Wednesday, November 07, 2018

Vacation Reads: Pacific Northwest Edition

I spent a long weekend in the PNW visiting my friends Jen and Annie (and the town of Forks, yay Twilight, you are so good and terrible) and text banking and reading books on planes! Here are the books I finished while on the trip:

Fortune's Children by (Arthur Vanderbilt II)

After visiting The Breakers recently (one of the fancy mansions in Newport, Rhode Island) I wanted to read more about the Vanderbilts and the Gilded Age. (It doesn't hurt that Edith Wharton and Henry James, who lived in and wrote about that milieu, are two of my favorite writers.) This book is well-researched and full of rich, fascinating detail. Loved it.

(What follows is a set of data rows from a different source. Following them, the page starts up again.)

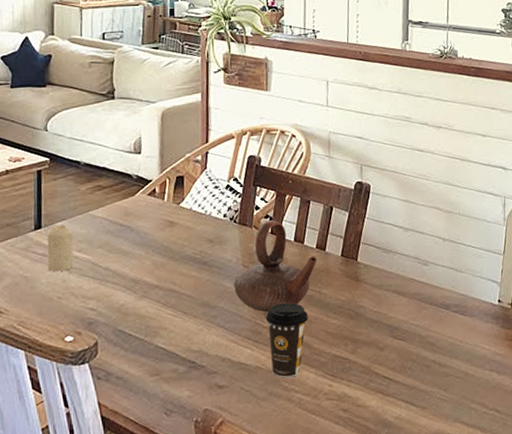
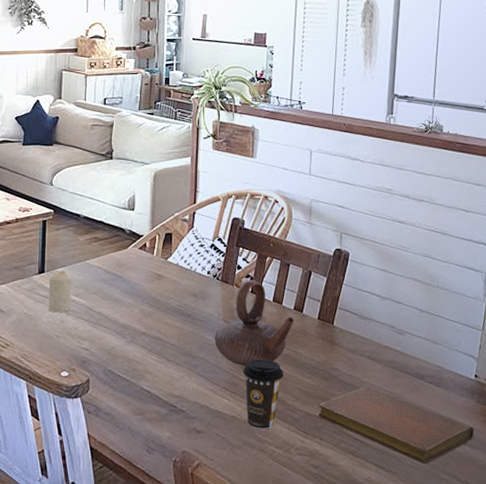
notebook: none [345,321,501,396] -> present [318,386,475,465]

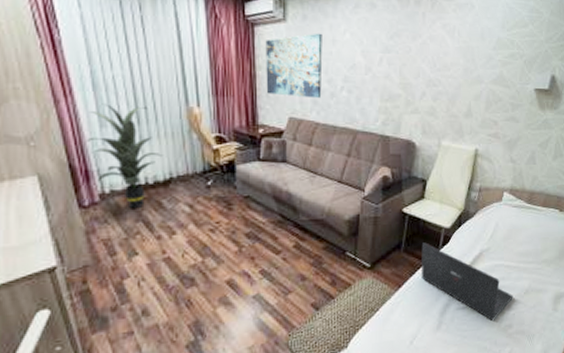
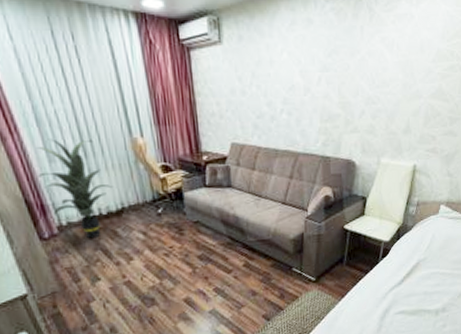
wall art: present [265,33,323,99] -> none [202,54,262,123]
laptop: present [421,242,513,321] -> none [362,256,448,322]

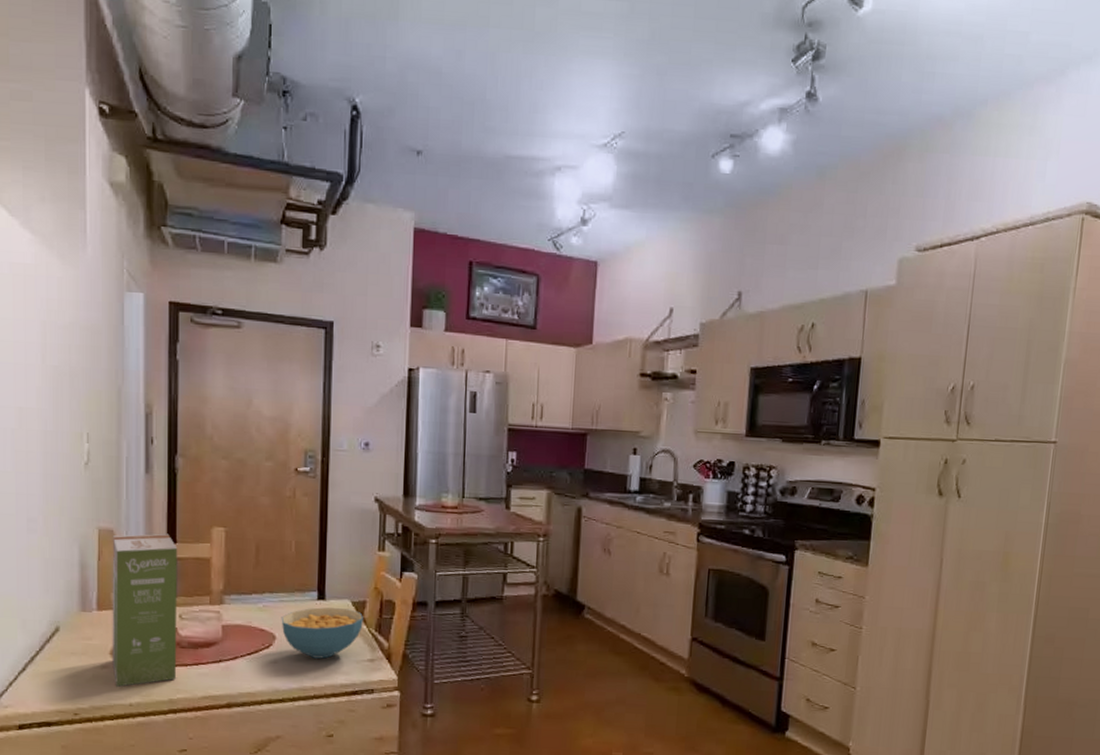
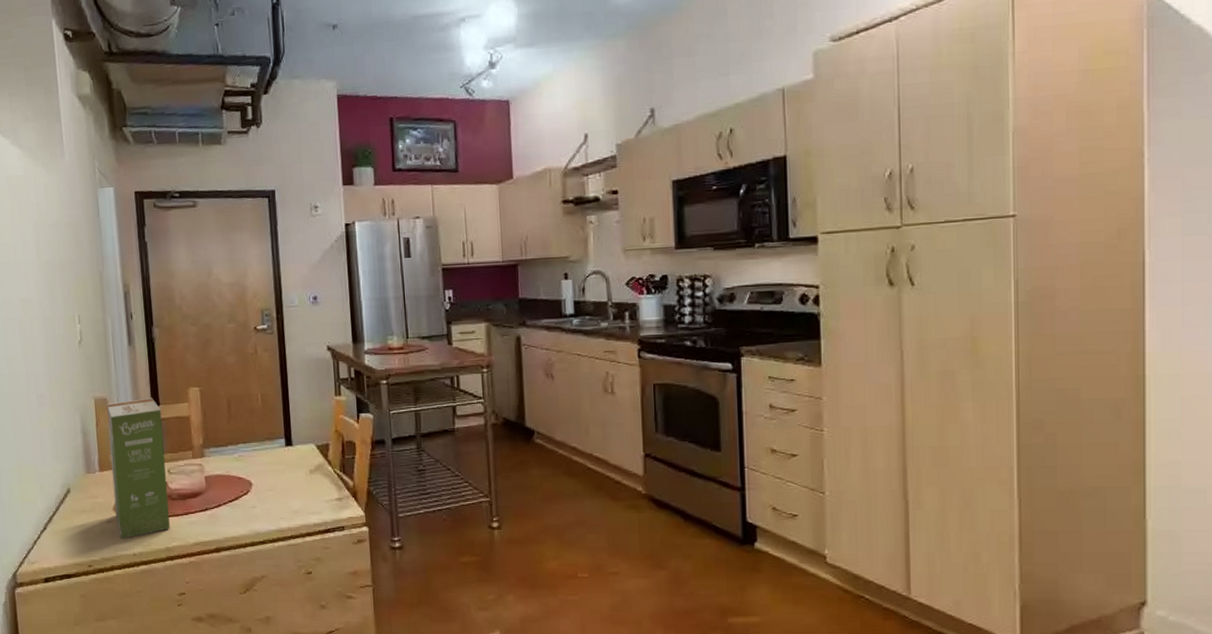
cereal bowl: present [281,607,363,659] -> none [255,452,328,501]

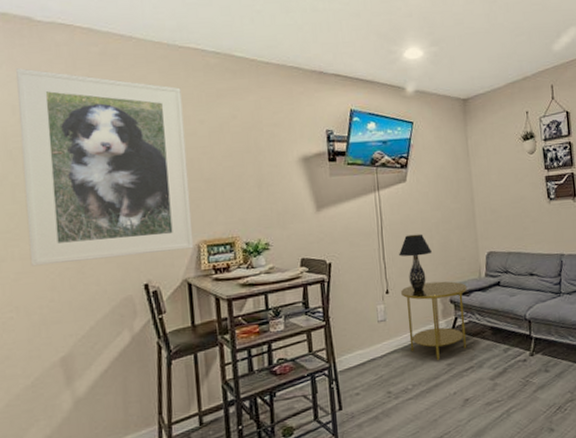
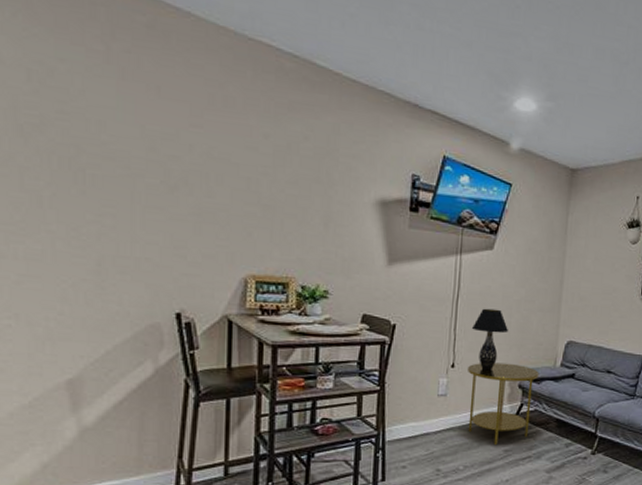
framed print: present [16,68,194,267] -> none [35,22,245,282]

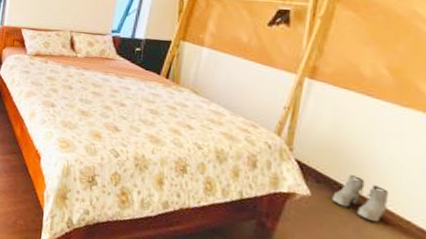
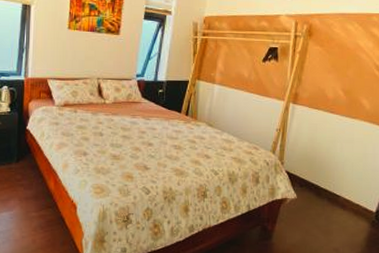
boots: present [332,175,390,223] -> none [311,177,346,210]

The Sisters Brothers (by Patrick deWitt)

This was the final book for the 2018 Read Harder Challenge! It was most difficult because I'm not a Western fan. (I bailed out of Lonesome Dove after the first sentence, sorry.) But this is well written, vivid characters, lots of pathos and grimness and adventure. It went down easy. But the adventures of white men pillaging a country and displacing its people is never going to be my favorite genre, and I'm at peace with that.

Simon vs. the Homo Sapiens Agenda (by Becky Albertalli) 

The movie producers were right: Love, Simon is a better name for it. Overall I was very charmed. by this. The central romance is so adorable. I want to see the movie, too! Jen pointed out that this is a middle-aged woman writing a queer narrative and this is somewhat icky. I can understand that but was won over by the cuteness in spite of myself.

Fame (by Justine Bateman)

I didn't tag this with "memoir "because as Bateman says, "this is not a fucking memoir, I hate memoirs." Instead, it's a meditation on the nature of fame and the experience of famousness. This made me so excited to see what she's been writing and directing because her voice is truly original: it's natural, authentic, grounded, and fearless. Worth a read, especially if you have ever had tangential connections to the fame machine.

Leah on the Offbeat (by Becky Albertalli) 

Sequel to Simon, focusing on character Leah. She's fat and bisexual so of course I was excited about this, and it does have charm, but so much is left unresolved and she doesn't grow as a character. The treatment of Nick is weird. The romance isn't fully plausible. It felt rushed. I'm hoping if she revisits this group of characters, she'll tie up some of the millions of loose ends here.